Escalante was born in Mexico and was ordained as a member of the Maryknoll Missionaries.

Escalante served in the US, China, Mexico, Bolivia and Guadalupe. He was instrumental in the foundation of the Missionaries of Guadalupe, which in turn led to the creation of the Intercontinental University. He was ordained as a bishop in the Old Basilica of Our Lady of Guadalupe. He was then invited, with the consent of Pius XII, to return to Mexico to found, and be rector of, the Mexican Seminary of Missions.

==Biography==

Alonso Manuel Escalante was born in Mérida, Yucatán, Mexico, in 1906 and was the third of eleven children. He emigrated to New Jersey, U.S. when he was nine years old. At the age of 13, after reading ‘’the life of Blessed Gabriel Perboyre’’, he decided to become a missionary and he entered Maryknoll Preparatory Seminary in 1920. He was ordained a priest as a member of the Maryknoll Missionaries on February 1, 1931.

He taught Algebra and French for a year in the Maryknoll Venard Seminary. He then travelled to Fushin, China where he worked as a missionary for eight years.

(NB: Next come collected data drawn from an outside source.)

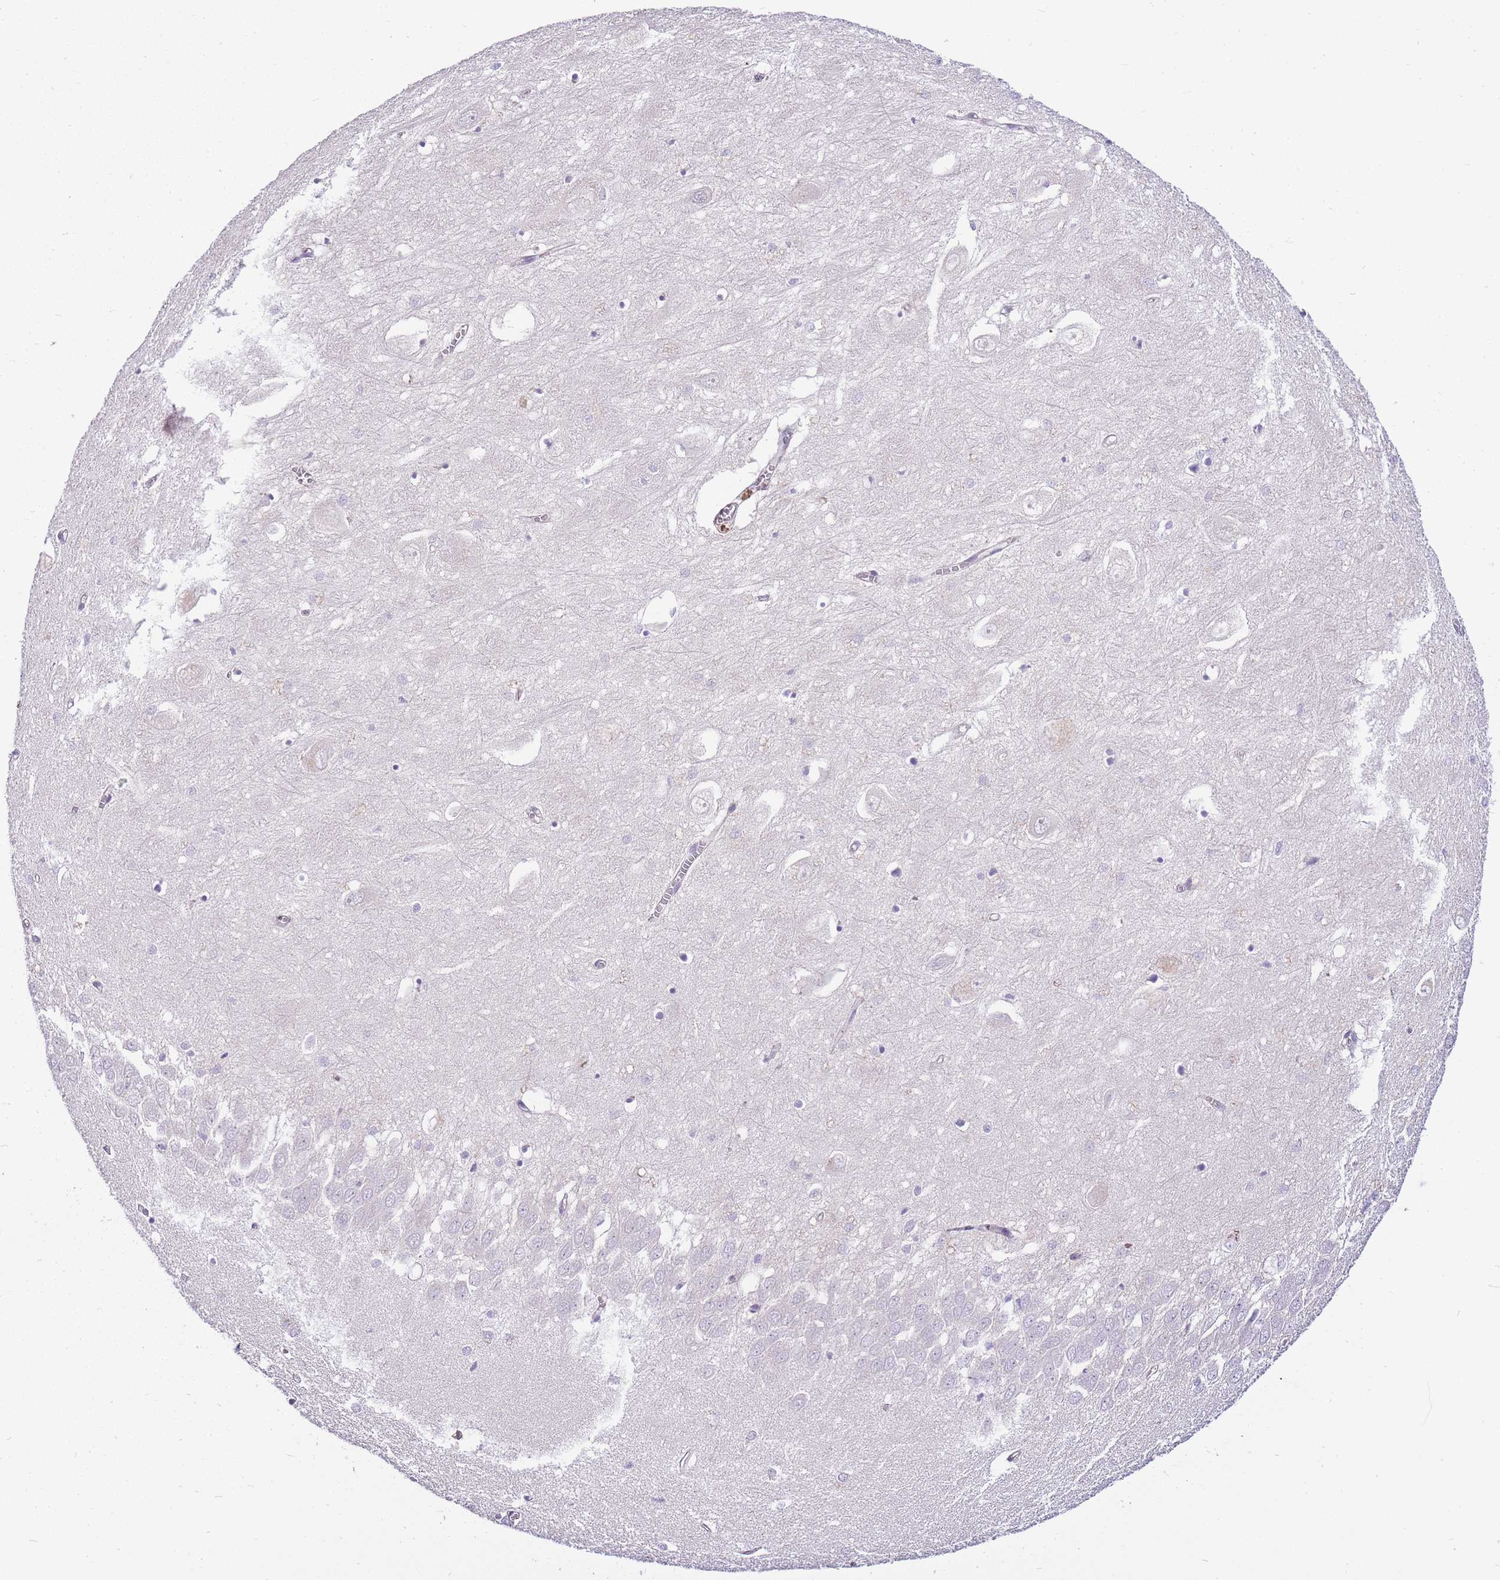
{"staining": {"intensity": "negative", "quantity": "none", "location": "none"}, "tissue": "hippocampus", "cell_type": "Glial cells", "image_type": "normal", "snomed": [{"axis": "morphology", "description": "Normal tissue, NOS"}, {"axis": "topography", "description": "Hippocampus"}], "caption": "This is an immunohistochemistry (IHC) micrograph of normal hippocampus. There is no staining in glial cells.", "gene": "CLBA1", "patient": {"sex": "female", "age": 64}}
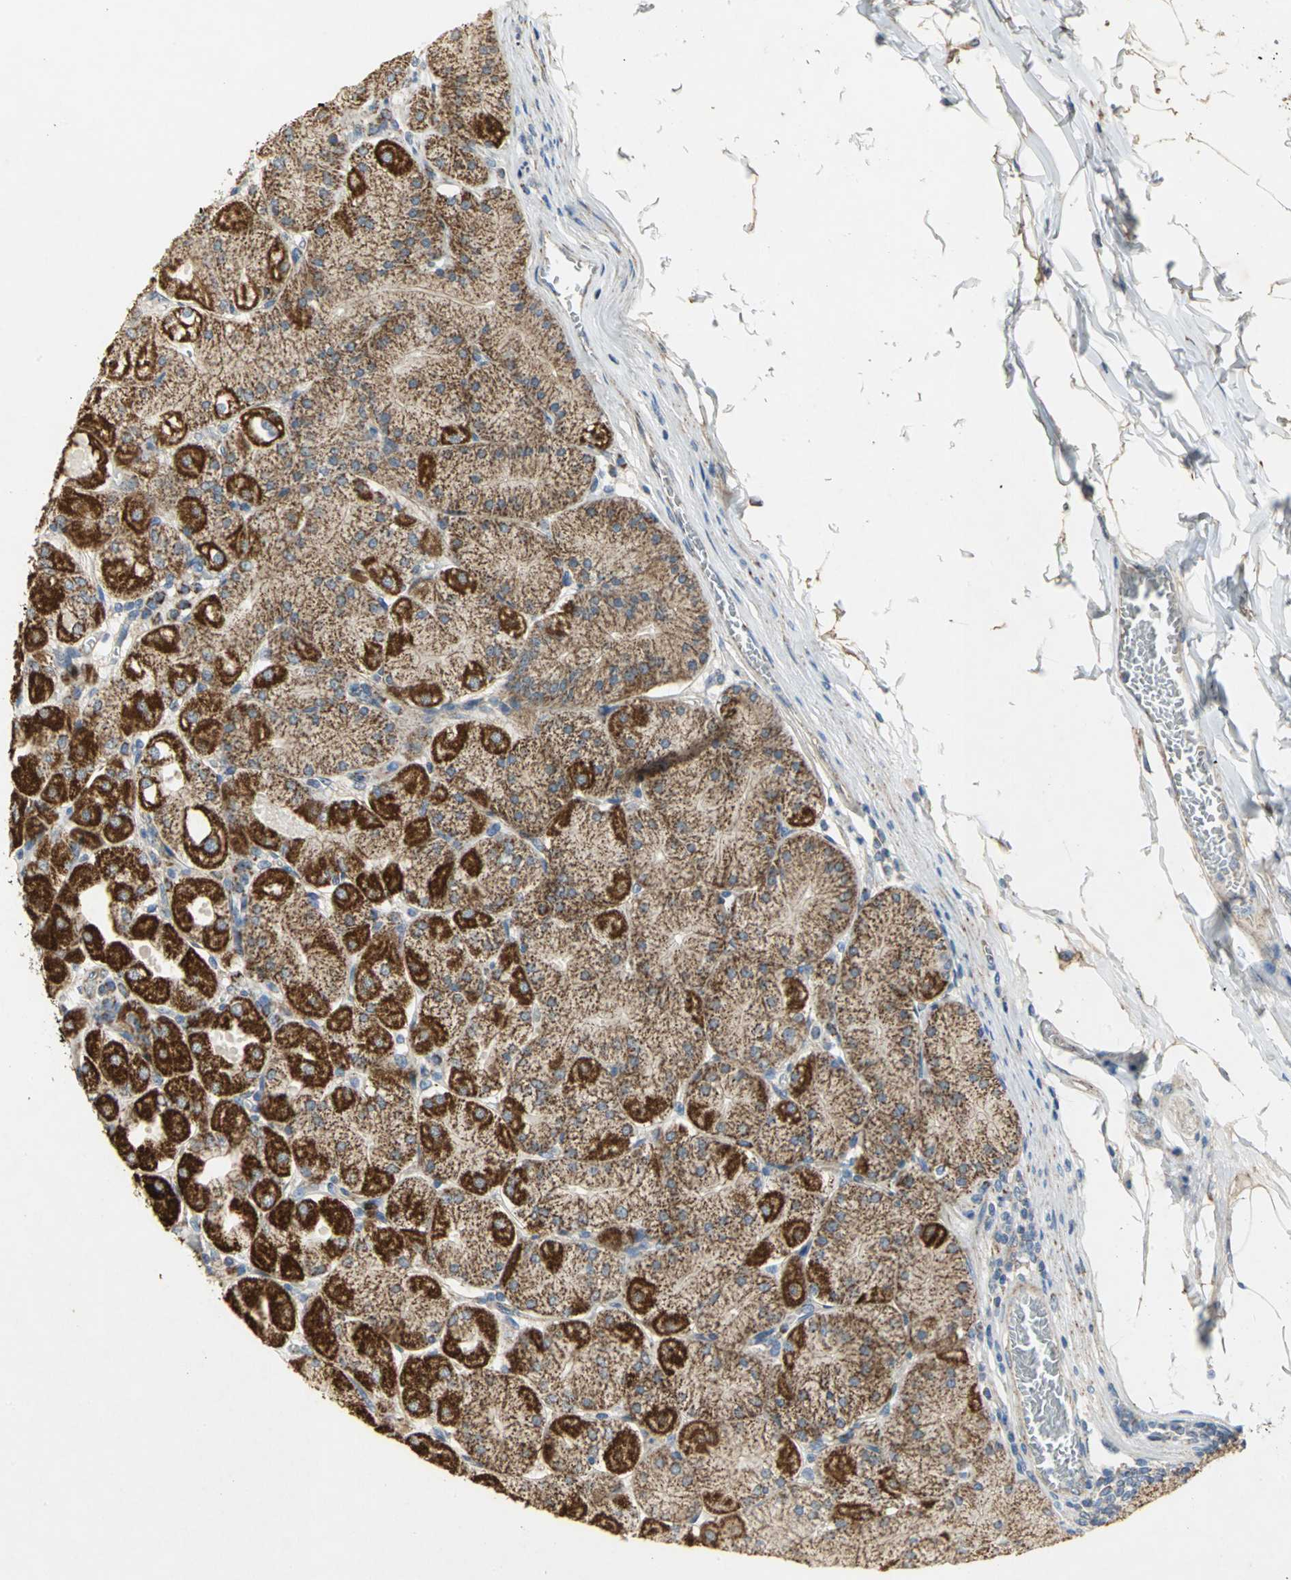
{"staining": {"intensity": "strong", "quantity": ">75%", "location": "cytoplasmic/membranous"}, "tissue": "stomach", "cell_type": "Glandular cells", "image_type": "normal", "snomed": [{"axis": "morphology", "description": "Normal tissue, NOS"}, {"axis": "topography", "description": "Stomach, upper"}], "caption": "A high-resolution photomicrograph shows immunohistochemistry (IHC) staining of normal stomach, which shows strong cytoplasmic/membranous expression in approximately >75% of glandular cells.", "gene": "NDUFB5", "patient": {"sex": "female", "age": 56}}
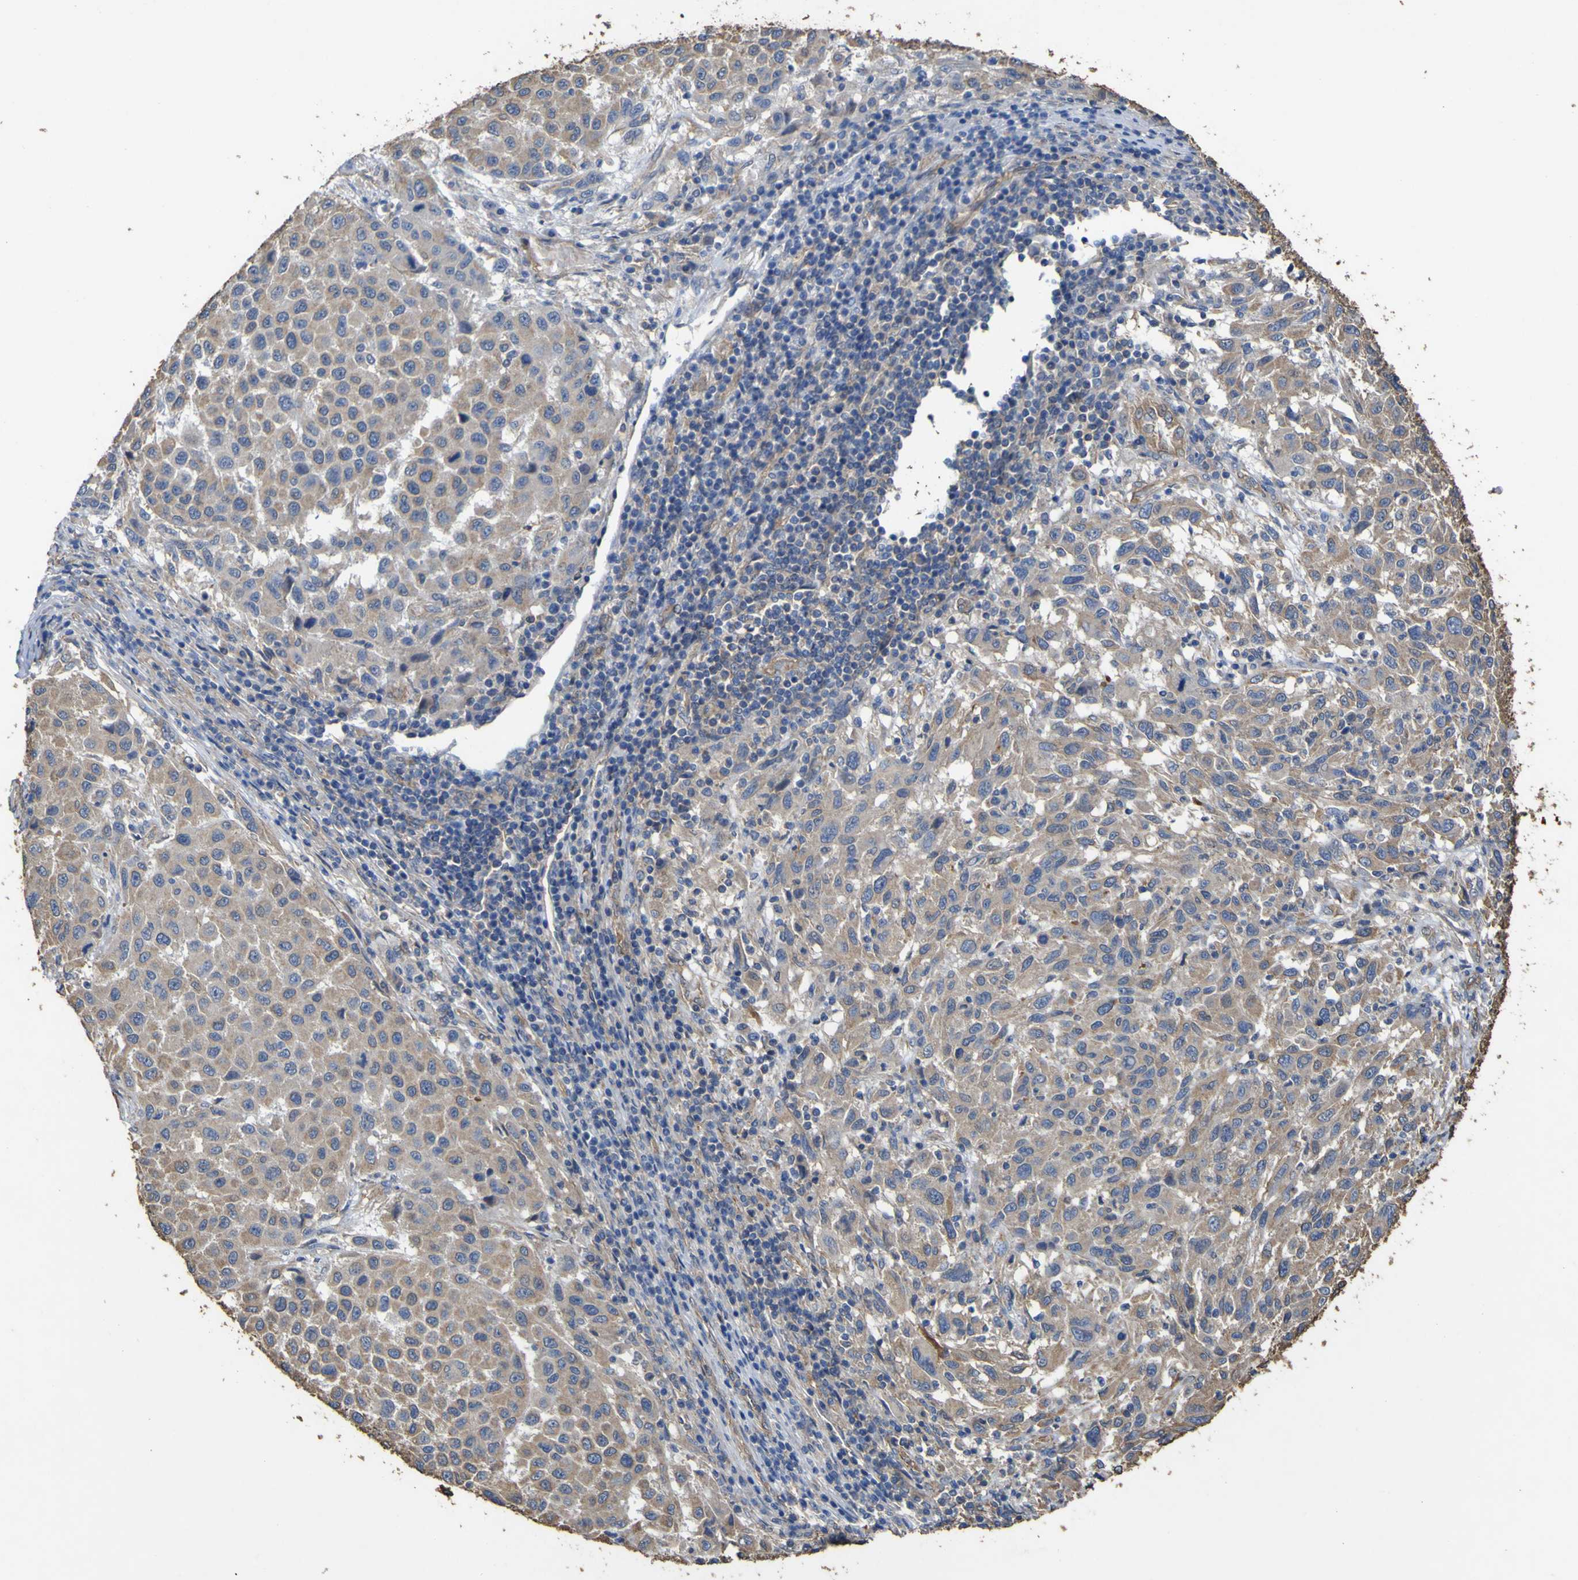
{"staining": {"intensity": "weak", "quantity": ">75%", "location": "cytoplasmic/membranous"}, "tissue": "melanoma", "cell_type": "Tumor cells", "image_type": "cancer", "snomed": [{"axis": "morphology", "description": "Malignant melanoma, Metastatic site"}, {"axis": "topography", "description": "Lymph node"}], "caption": "Tumor cells reveal low levels of weak cytoplasmic/membranous expression in approximately >75% of cells in human melanoma. The staining is performed using DAB (3,3'-diaminobenzidine) brown chromogen to label protein expression. The nuclei are counter-stained blue using hematoxylin.", "gene": "TNFSF15", "patient": {"sex": "male", "age": 61}}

He returned to the U.S. as a professor at Maryknoll Seminary in 1940. At this time, Maryknoll was asked by the Vatican to establish a vicariate in the Amazon area of Bolivia. Escalante then led the first group of 17 Maryknollers to the Pando in Bolivia.

In 1942, the Vatican named him the Vicar Apostolic of the Pando, and the following year, he was ordained a bishop of Sora.

In 1948, the bishops of Mexico asked Maryknoll for Escalante's help in the development of their own foreign mission society, which he accepted. He became the first rector of the “Mexican Society for Foreign Missions (SMME)”, later to be known as the “Guadalupe Fathers”. He travelled to Tlalpan and began building a seminary there. The first priest graduated in 1950. That first year he also started publishing a magazine, ‘Almas’ which is still running in 2022.

Escalante was the Mexican National Director of the Pontifical Mission Aid Societies, a member of the Commission and Post-Conciliar Commission on the Missions, and President of the Mexican Episcopal Commission on the Missions.

Bishop Escalante served the rest of his career with the Guadalupe Fathers. In June 1967 he and went to Hong Kong to help secure mission territory for them. While in Hong Kong, he caught typhoid fever and died. The date of his death is given as both June 14 and June 21. He asked to have a funeral at Maryknoll headquarters in Ossining, New York, and to be buried in Mexico.

==The Vagabond of God==
Escalante once described the life of a missionary as being similar to that of a vagabond but with notable differences. While a vagabond may not care where they are going, a missionary is aware of their destination and has a purpose. Both feel the need to keep moving, but a vagabond is driven by their own needs, while a missionary has a responsibility to spread the teachings of their faith. Mons. Alonso Manuel Escalante referred to missionaries as the "vagabonds of God."

==Legacy==
As superior general of the Missionaries of Guadalupe, he organized and founded three missions in Japan, Korea and Kenya. He also ordained 48 missionaries.

The seminary became the Universidad Intercontinental (Intercontinental University, UIC) in 1976.